I shoot one indoors, I have tried the dot but I just keep moving it to see the X. My groups with the dot are on the side of the X. So I am a ring shooter. I am going to shoot field this year and want to shoot a ring casue I know I like it. What color and size?


----------



## psargeant (Aug 1, 2004)

I've been shooting a ring indoor this year and like it. I have also shot the Tru-spot and while I love the lens, I struggle to get the housing I have for it to work for me. Back on topic...I shot a field round this weekend with the ring...did not like it one bit...the varying target sizes and distances messed with me. I am not giving up (Indoor is still going, but I still will shoot field any chance I get), but unless things get better before I gear up for outdoor, I will be putting a dot on my lens...


----------



## Jbird (May 21, 2002)

*Psargent*

The ring is not what is giving you problems. The problem is you are trying to fit the circle to the spot and hold it there instead of just staring at the X and ignoring the ring. You would be surprised how well you could shoot with even a 1/2" diameter ring if you learn to focus only on the X. Trying to center the spot in the ring seems like the logical thing to do but seeing only the X will produce more points.
Jbird


----------



## Brown Hornet (Aug 8, 2002)

Jbird said:


> The ring is not what is giving you problems. The problem is you are trying to fit the circle to the spot and hold it there instead of just staring at the X and ignoring the ring. You would be surprised how well you could shoot with even a 1/2" diameter ring if you learn to focus only on the X. Trying to center the spot in the ring seems like the logical thing to do but seeing only the X will produce more points.
> Jbird


Yep....I struggled trying to shoot good groups last year with a ring....my groups with a fiber where half the size at least. 

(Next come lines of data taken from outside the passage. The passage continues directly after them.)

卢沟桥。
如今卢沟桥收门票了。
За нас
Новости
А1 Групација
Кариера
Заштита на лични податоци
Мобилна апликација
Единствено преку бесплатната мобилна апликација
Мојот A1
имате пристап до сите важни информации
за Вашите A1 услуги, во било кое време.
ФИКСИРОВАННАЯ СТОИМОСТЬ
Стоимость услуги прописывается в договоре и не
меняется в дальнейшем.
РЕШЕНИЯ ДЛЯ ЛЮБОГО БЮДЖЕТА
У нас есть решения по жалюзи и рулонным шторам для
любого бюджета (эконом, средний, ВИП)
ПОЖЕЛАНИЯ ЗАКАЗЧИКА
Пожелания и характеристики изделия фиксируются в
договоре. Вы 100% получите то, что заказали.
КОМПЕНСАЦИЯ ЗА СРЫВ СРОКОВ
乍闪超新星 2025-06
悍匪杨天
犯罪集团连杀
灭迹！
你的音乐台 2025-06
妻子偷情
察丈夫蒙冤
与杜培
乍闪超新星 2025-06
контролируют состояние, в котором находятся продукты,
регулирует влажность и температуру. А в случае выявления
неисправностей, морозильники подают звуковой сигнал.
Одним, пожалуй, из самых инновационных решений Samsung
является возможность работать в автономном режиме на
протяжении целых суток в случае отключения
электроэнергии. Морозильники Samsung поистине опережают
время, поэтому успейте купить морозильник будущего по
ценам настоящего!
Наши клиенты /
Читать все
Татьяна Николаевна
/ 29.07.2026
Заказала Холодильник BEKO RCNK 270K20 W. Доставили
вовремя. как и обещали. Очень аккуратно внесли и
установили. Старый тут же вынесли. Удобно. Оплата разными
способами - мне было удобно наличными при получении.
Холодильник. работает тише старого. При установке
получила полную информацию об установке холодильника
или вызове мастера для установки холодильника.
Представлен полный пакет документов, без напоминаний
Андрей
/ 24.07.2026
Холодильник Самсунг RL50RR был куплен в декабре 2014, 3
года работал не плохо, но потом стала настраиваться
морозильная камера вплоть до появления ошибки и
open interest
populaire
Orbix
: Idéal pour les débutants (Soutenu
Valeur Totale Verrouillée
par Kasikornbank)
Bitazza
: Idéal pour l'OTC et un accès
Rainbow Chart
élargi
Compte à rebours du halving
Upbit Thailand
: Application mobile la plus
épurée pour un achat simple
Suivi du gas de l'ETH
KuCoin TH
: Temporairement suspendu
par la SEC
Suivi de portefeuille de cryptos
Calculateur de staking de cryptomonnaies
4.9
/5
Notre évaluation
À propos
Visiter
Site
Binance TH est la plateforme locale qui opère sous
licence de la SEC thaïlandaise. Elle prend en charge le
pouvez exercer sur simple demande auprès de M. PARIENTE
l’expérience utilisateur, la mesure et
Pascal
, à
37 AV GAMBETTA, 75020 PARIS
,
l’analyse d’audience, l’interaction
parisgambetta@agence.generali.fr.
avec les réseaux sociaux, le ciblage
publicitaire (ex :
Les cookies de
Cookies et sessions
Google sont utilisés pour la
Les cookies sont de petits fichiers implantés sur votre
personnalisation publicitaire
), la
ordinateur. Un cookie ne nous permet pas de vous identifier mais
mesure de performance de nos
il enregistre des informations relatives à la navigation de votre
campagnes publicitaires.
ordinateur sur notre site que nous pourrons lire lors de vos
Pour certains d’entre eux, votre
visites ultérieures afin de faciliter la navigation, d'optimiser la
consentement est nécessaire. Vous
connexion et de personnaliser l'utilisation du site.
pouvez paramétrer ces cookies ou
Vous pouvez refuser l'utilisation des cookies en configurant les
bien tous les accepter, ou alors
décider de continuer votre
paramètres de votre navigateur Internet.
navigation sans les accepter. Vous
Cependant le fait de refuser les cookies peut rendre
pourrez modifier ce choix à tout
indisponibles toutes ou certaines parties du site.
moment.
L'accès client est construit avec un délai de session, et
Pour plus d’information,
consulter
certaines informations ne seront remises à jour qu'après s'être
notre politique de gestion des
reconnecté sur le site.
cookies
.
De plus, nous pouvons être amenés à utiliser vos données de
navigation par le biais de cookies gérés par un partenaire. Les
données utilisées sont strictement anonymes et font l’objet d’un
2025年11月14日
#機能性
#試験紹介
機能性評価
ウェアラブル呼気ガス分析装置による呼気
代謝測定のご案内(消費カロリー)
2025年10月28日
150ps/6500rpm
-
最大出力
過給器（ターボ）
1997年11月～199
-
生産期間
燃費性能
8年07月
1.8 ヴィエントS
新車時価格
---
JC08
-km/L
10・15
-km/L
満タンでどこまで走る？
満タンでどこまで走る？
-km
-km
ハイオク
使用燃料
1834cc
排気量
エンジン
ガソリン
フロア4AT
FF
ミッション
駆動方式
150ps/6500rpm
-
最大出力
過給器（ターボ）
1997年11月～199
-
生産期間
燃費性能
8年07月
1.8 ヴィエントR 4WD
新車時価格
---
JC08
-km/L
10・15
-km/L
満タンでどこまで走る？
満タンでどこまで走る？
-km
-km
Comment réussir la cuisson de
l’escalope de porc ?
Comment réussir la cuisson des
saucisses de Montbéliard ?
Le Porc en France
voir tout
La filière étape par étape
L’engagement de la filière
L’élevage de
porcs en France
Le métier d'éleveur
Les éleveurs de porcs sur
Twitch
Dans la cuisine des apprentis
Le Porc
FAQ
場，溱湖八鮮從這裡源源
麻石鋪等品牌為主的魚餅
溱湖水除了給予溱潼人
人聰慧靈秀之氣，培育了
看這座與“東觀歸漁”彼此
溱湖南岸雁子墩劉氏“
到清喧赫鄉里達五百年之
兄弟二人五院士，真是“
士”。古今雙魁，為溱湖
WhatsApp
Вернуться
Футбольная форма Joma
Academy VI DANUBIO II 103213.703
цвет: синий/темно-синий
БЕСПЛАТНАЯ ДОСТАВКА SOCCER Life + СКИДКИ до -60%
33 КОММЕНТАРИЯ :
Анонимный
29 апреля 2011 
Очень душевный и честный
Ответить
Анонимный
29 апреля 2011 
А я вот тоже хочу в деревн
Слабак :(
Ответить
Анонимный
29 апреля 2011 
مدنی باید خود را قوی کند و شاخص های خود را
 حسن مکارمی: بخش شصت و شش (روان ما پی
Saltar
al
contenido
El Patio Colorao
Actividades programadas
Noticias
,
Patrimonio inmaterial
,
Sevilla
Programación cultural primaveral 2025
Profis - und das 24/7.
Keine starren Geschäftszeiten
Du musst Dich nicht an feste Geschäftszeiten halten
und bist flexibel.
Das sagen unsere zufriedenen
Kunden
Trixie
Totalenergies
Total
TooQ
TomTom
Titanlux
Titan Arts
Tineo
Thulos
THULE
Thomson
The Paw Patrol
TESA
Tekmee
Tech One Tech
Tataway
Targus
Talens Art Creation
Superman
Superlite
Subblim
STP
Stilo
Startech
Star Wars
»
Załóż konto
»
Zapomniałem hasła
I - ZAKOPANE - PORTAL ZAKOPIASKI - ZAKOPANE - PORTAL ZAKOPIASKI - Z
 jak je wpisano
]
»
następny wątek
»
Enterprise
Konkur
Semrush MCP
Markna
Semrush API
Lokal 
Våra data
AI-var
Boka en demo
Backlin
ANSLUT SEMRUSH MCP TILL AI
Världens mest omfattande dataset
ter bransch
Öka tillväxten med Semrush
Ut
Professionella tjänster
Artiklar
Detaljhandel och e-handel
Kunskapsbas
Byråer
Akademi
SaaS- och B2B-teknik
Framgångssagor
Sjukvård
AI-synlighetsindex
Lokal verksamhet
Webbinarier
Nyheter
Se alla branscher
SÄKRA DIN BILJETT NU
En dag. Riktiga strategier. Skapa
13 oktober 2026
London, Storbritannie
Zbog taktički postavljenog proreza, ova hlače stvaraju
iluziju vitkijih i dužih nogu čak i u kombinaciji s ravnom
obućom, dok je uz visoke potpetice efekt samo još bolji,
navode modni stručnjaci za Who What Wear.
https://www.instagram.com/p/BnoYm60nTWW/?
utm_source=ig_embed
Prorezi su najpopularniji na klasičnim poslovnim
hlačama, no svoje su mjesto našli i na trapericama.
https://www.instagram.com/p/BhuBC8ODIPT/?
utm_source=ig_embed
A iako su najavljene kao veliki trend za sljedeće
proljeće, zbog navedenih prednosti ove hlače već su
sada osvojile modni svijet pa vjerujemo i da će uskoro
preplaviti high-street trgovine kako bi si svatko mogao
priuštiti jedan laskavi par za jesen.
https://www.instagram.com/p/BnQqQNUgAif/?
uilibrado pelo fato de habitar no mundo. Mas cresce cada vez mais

This year however.....I figured out how to shoot a ring...only the ring is the scope housing itself. So unless I shoot just awful like this outdoors....I will be using just a bare lens. 

And for those wondering because of the thread I started a while back I figured out a way to reduce the field of view I think this is going to be perfect.


----------



## psargeant (Aug 1, 2004)

Jbird said:


> The ring is not what is giving you problems. The problem is you are trying to fit the circle to the spot and hold it there instead of just staring at the X and ignoring the ring. You would be surprised how well you could shoot with even a 1/2" diameter ring if you learn to focus only on the X. Trying to center the spot in the ring seems like the logical thing to do but seeing only the X will produce more points.
> Jbird


You're probably right about that. I have managed to learn to focus on only the x with the truspot and with the ring for indoor, but I noticed I kept wanting to center up the ring on field. That is why I haven't given up on the idea of shooting the ring outdoor yet. What I noticed was that on some targets the ring was about the size of the x- that made me want to center up. On others, I couldn't see the x clearly (30, 50, 65, 80) again, I was wanting to center up. I think it can work, just didn't on my first try...


----------



## Jbird (May 21, 2002)

*Hornet*

How big is the scope housing you are using? If it is 1 3/8" you may find you have a little too much real estate in the view to deal with the targets 60 yards and out. Don't know if he still has any but Classic Scopes had some proto type housings that were 3/4" in diameter but he never massed produced them and went with a 1" housing I think. Always wanted to call him and see if he had any of those 3/4" housings laying around. I am shooting a fairly large ring and it is working and if want to shoot just the housing the Black Eagle 29 mm I have is fairly small. Would be interesting if someone would build a 1/2" lens and housing and make it about 4X. Might just work. You wouldn' be able to make the peep fit but you could center it like a pin.
Jbird


----------



## Brown Hornet (Aug 8, 2002)

I am using a 1.25" CR. But I have reduced the diameter down on the lens....I am going to play with it a little to get the picture I want plus I can go to the next size down peep. I tend to shoot a smaller peep outside then inside. But I think it is going to work fine the way it is now. Plus I am shooting a 6X now it wouldn't work with a 4X.


----------



## Jbird (May 21, 2002)

*Psarg*

Another thing you might try is to use a yellow ring. I have used green, orange, and black and the yellow has some things I really like. It shows up very well in the dark tunnels and it also shows up in bright daylight. It also is easier to ignore and focus on the X than orange and black. 
Jbird


----------



## psargeant (Aug 1, 2004)

Does that work indoor though...??? Seems like a yellow ring would completely disappear on a vegas face...maybe thats a good thing...


----------



## Jbird (May 21, 2002)

*Nope*

Indoors green or black works better. You could try yellow. Like you say, it might disappear but still be visible enough. Green is a pretty good compromise.
Jbird


----------